(Collected data)
··········
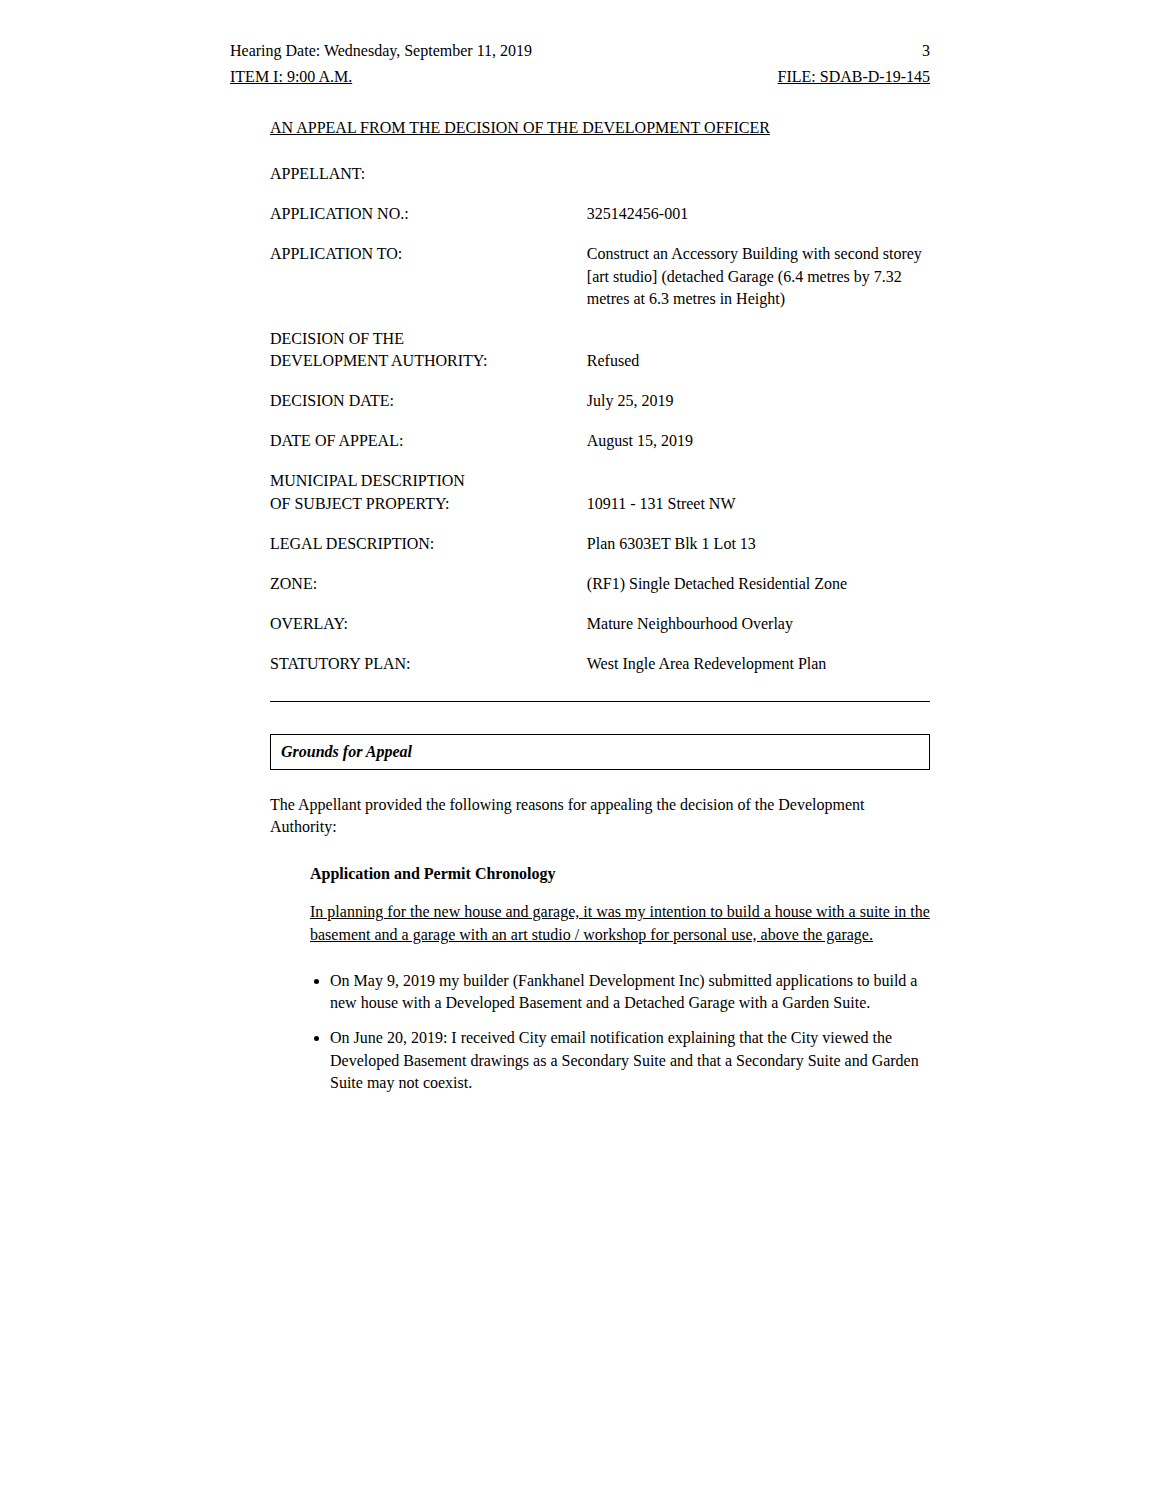Hearing Date: Wednesday, September 11, 2019
3
ITEM I: 9:00 A.M. FILE: SDAB-D-19-145
AN APPEAL FROM THE DECISION OF THE DEVELOPMENT OFFICER
| APPELLANT: | |
| APPLICATION NO.: | 325142456-001 |
| APPLICATION TO: | Construct an Accessory Building with second storey [art studio] (detached Garage (6.4 metres by 7.32 metres at 6.3 metres in Height) |
| DECISION OF THE DEVELOPMENT AUTHORITY: | Refused |
| DECISION DATE: | July 25, 2019 |
| DATE OF APPEAL: | August 15, 2019 |
| MUNICIPAL DESCRIPTION OF SUBJECT PROPERTY: | 10911 - 131 Street NW |
| LEGAL DESCRIPTION: | Plan 6303ET Blk 1 Lot 13 |
| ZONE: | (RF1) Single Detached Residential Zone |
| OVERLAY: | Mature Neighbourhood Overlay |
| STATUTORY PLAN: | West Ingle Area Redevelopment Plan |
Grounds for Appeal
The Appellant provided the following reasons for appealing the decision of the Development Authority:
Application and Permit Chronology
In planning for the new house and garage, it was my intention to build a house with a suite in the basement and a garage with an art studio / workshop for personal use, above the garage.
On May 9, 2019 my builder (Fankhanel Development Inc) submitted applications to build a new house with a Developed Basement and a Detached Garage with a Garden Suite.
On June 20, 2019: I received City email notification explaining that the City viewed the Developed Basement drawings as a Secondary Suite and that a Secondary Suite and Garden Suite may not coexist.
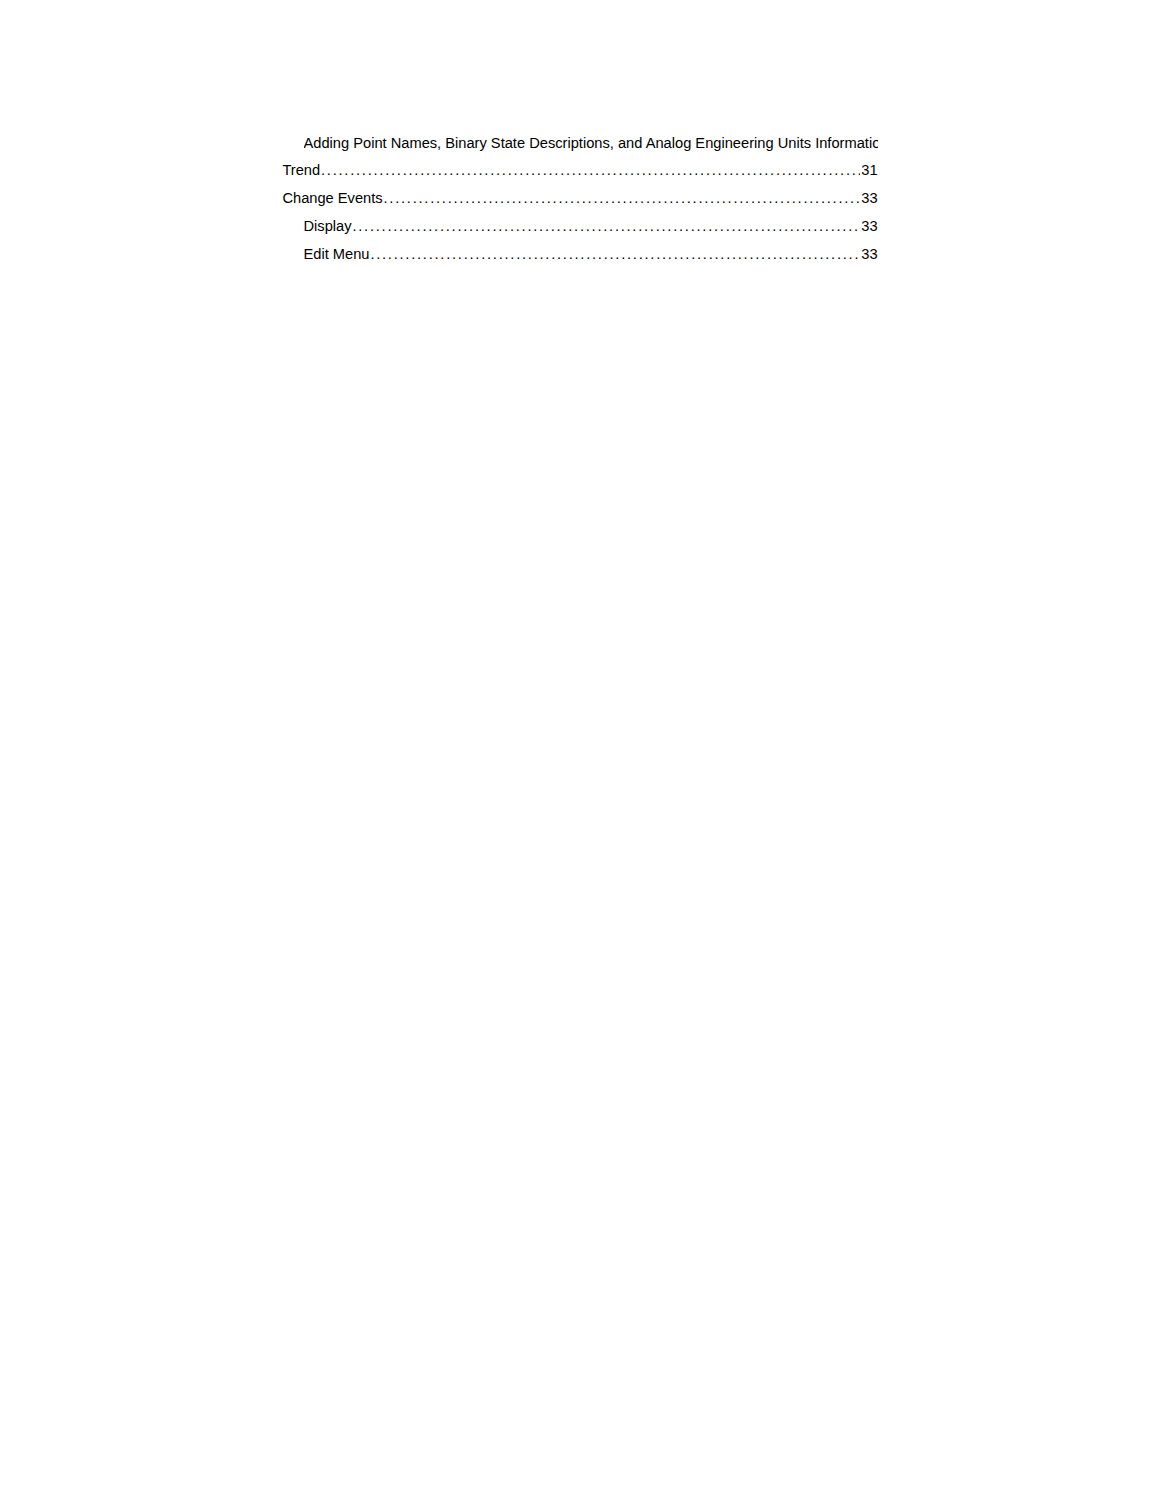Adding Point Names, Binary State Descriptions, and Analog Engineering Units Information ................................ 26
Trend ..................................................................................................................................................... 31
Change Events ..................................................................................................................................... 33
Display ................................................................................................................................................. 33
Edit Menu ........................................................................................................................................... 33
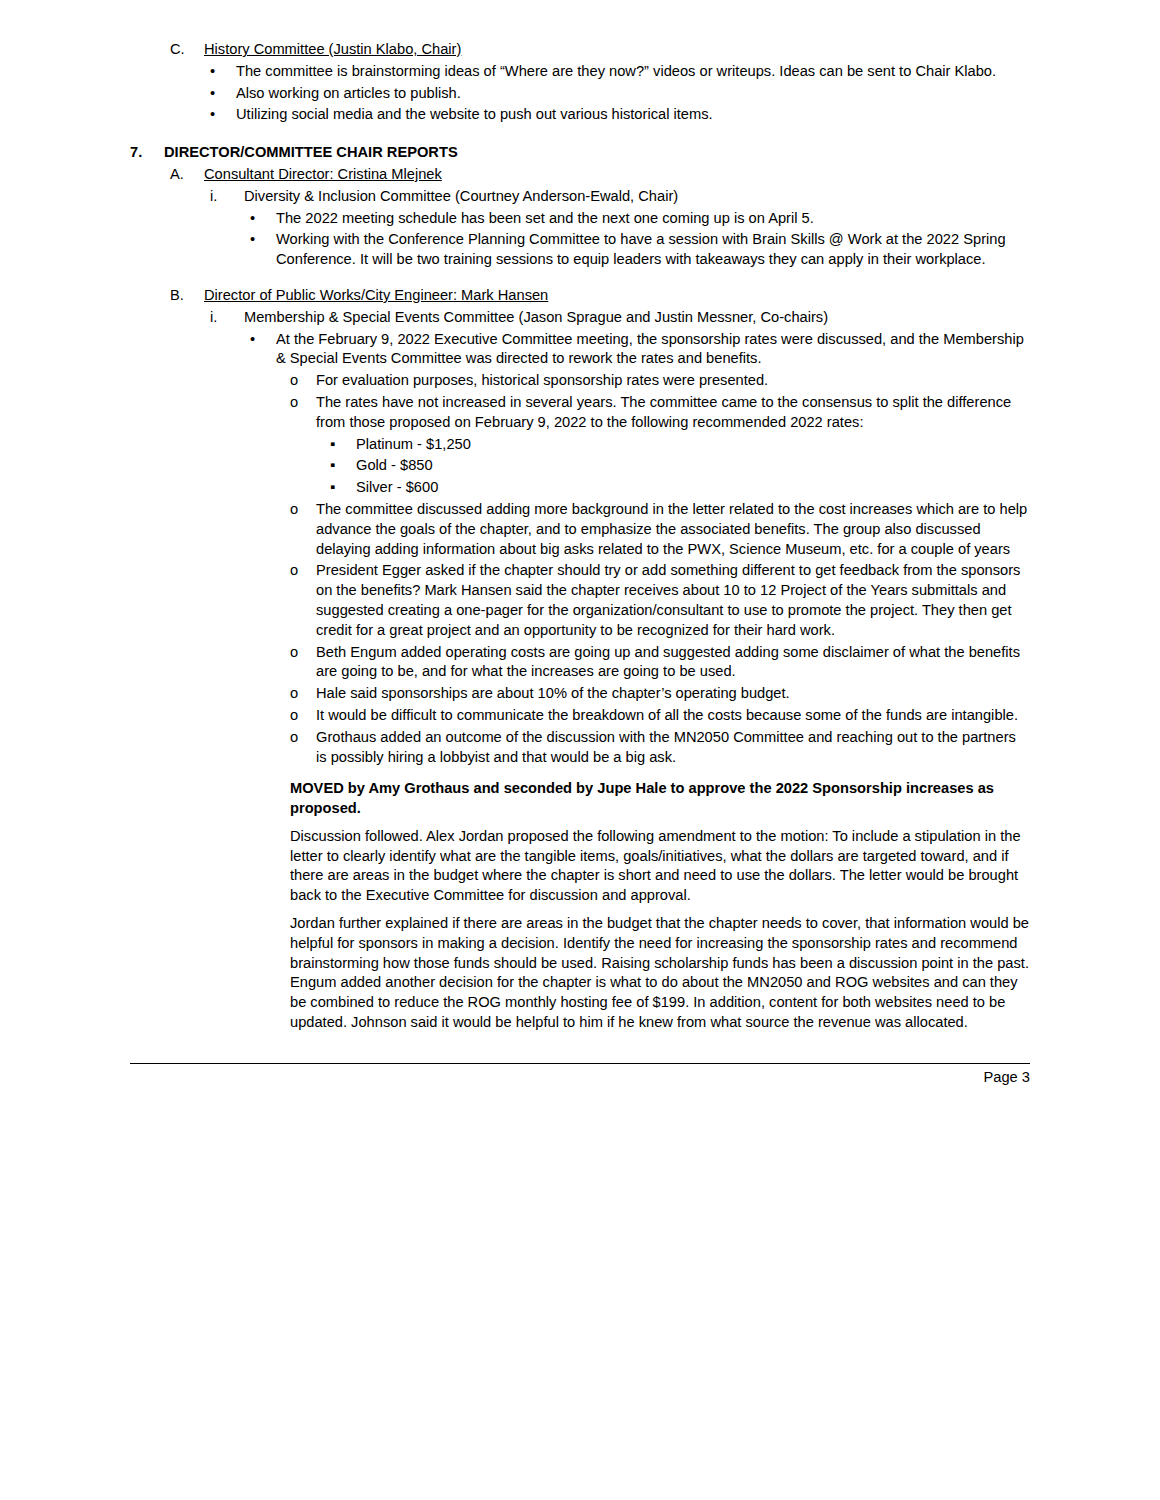C.
History Committee (Justin Klabo, Chair)
•
The committee is brainstorming ideas of “Where are they now?” videos or writeups. Ideas can be sent to Chair Klabo.
•
Also working on articles to publish.
•
Utilizing social media and the website to push out various historical items.
7.
DIRECTOR/COMMITTEE CHAIR REPORTS
A.
Consultant Director: Cristina Mlejnek
i.
Diversity & Inclusion Committee (Courtney Anderson-Ewald, Chair)
•
The 2022 meeting schedule has been set and the next one coming up is on April 5.
•
Working with the Conference Planning Committee to have a session with Brain Skills @ Work at the 2022 Spring Conference. It will be two training sessions to equip leaders with takeaways they can apply in their workplace.
B.
Director of Public Works/City Engineer: Mark Hansen
i.
Membership & Special Events Committee (Jason Sprague and Justin Messner, Co-chairs)
•
At the February 9, 2022 Executive Committee meeting, the sponsorship rates were discussed, and the Membership & Special Events Committee was directed to rework the rates and benefits.
o
For evaluation purposes, historical sponsorship rates were presented.
o
The rates have not increased in several years. The committee came to the consensus to split the difference from those proposed on February 9, 2022 to the following recommended 2022 rates:
▪
Platinum - $1,250
▪
Gold - $850
▪
Silver - $600
o
The committee discussed adding more background in the letter related to the cost increases which are to help advance the goals of the chapter, and to emphasize the associated benefits. The group also discussed delaying adding information about big asks related to the PWX, Science Museum, etc. for a couple of years
o
President Egger asked if the chapter should try or add something different to get feedback from the sponsors on the benefits? Mark Hansen said the chapter receives about 10 to 12 Project of the Years submittals and suggested creating a one-pager for the organization/consultant to use to promote the project. They then get credit for a great project and an opportunity to be recognized for their hard work.
o
Beth Engum added operating costs are going up and suggested adding some disclaimer of what the benefits are going to be, and for what the increases are going to be used.
o
Hale said sponsorships are about 10% of the chapter’s operating budget.
o
It would be difficult to communicate the breakdown of all the costs because some of the funds are intangible.
o
Grothaus added an outcome of the discussion with the MN2050 Committee and reaching out to the partners is possibly hiring a lobbyist and that would be a big ask.
MOVED by Amy Grothaus and seconded by Jupe Hale to approve the 2022 Sponsorship increases as proposed.
Discussion followed. Alex Jordan proposed the following amendment to the motion: To include a stipulation in the letter to clearly identify what are the tangible items, goals/initiatives, what the dollars are targeted toward, and if there are areas in the budget where the chapter is short and need to use the dollars. The letter would be brought back to the Executive Committee for discussion and approval.
Jordan further explained if there are areas in the budget that the chapter needs to cover, that information would be helpful for sponsors in making a decision. Identify the need for increasing the sponsorship rates and recommend brainstorming how those funds should be used. Raising scholarship funds has been a discussion point in the past. Engum added another decision for the chapter is what to do about the MN2050 and ROG websites and can they be combined to reduce the ROG monthly hosting fee of $199. In addition, content for both websites need to be updated. Johnson said it would be helpful to him if he knew from what source the revenue was allocated.
Page 3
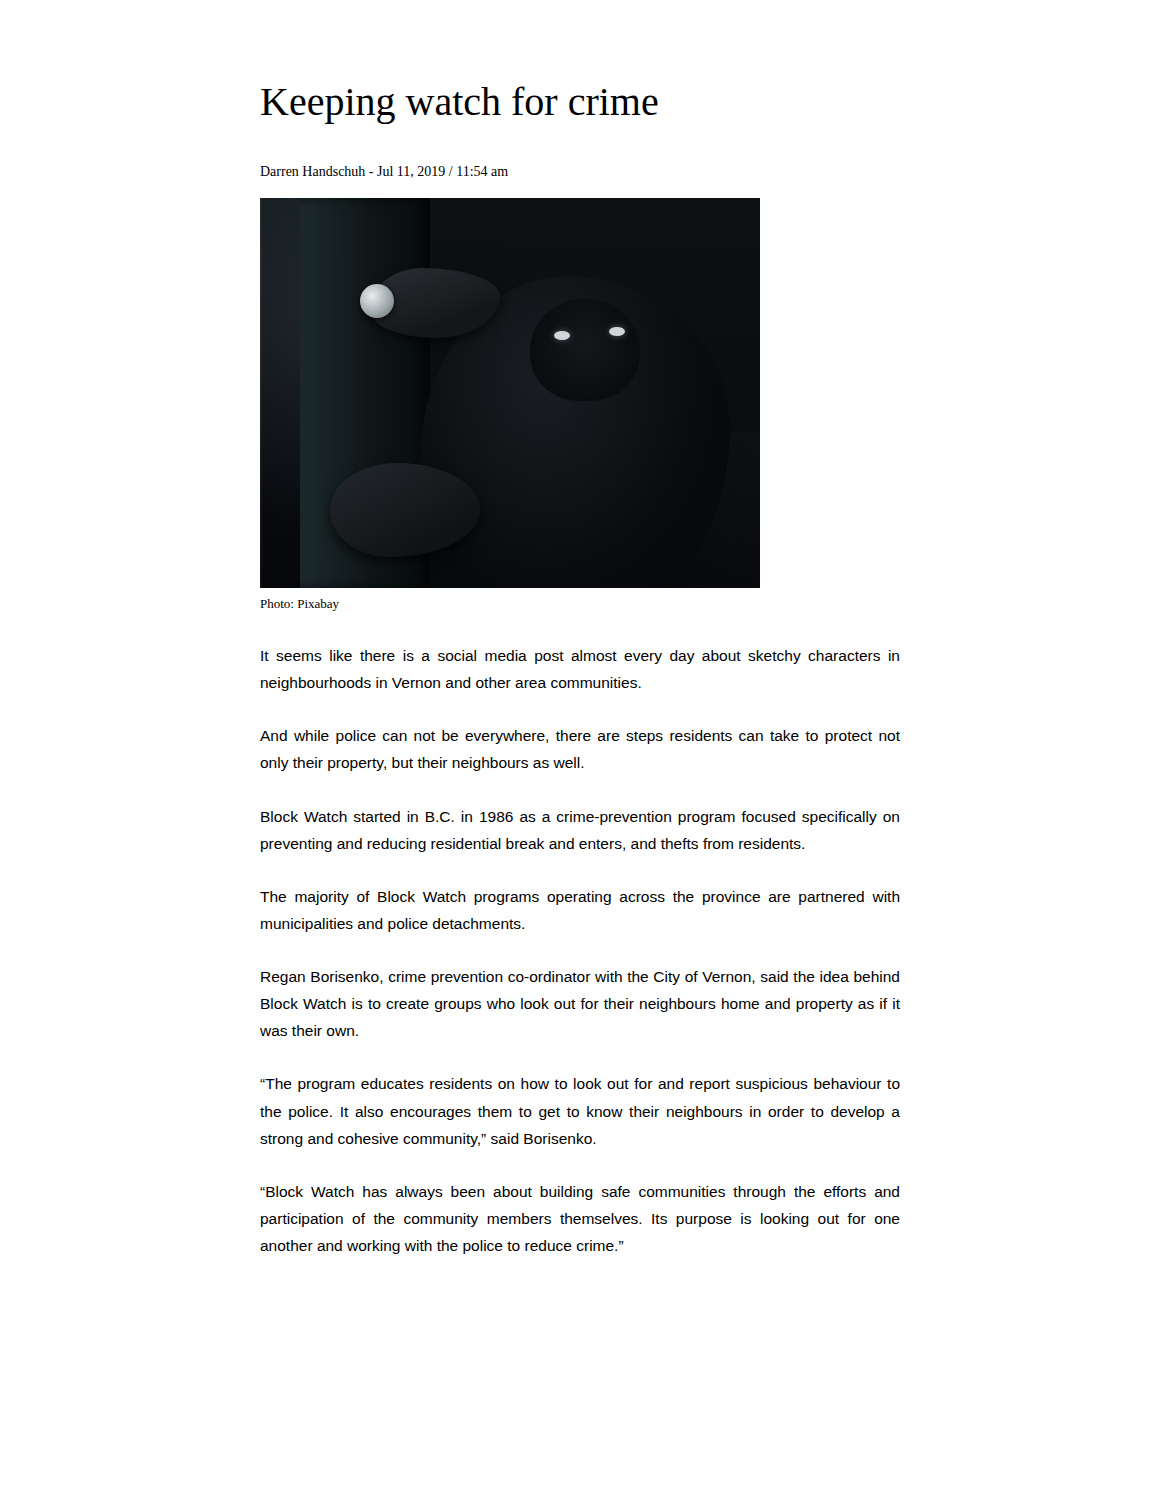Keeping watch for crime
Darren Handschuh - Jul 11, 2019 / 11:54 am
Photo: Pixabay
It seems like there is a social media post almost every day about sketchy characters in neighbourhoods in Vernon and other area communities.
And while police can not be everywhere, there are steps residents can take to protect not only their property, but their neighbours as well.
Block Watch started in B.C. in 1986 as a crime-prevention program focused specifically on preventing and reducing residential break and enters, and thefts from residents.
The majority of Block Watch programs operating across the province are partnered with municipalities and police detachments.
Regan Borisenko, crime prevention co-ordinator with the City of Vernon, said the idea behind Block Watch is to create groups who look out for their neighbours home and property as if it was their own.
“The program educates residents on how to look out for and report suspicious behaviour to the police. It also encourages them to get to know their neighbours in order to develop a strong and cohesive community,” said Borisenko.
“Block Watch has always been about building safe communities through the efforts and participation of the community members themselves. Its purpose is looking out for one another and working with the police to reduce crime.”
··········
WORK ORDER:
In the records above, which lines hold the string "were"? Copy each one.

SOLVED EXERCISE:
At the February 9, 2022 Executive Committee meeting, the sponsorship rates were discussed, and the Membership & Special Events Committee was directed to rework the rates and benefits.
For evaluation purposes, historical sponsorship rates were presented.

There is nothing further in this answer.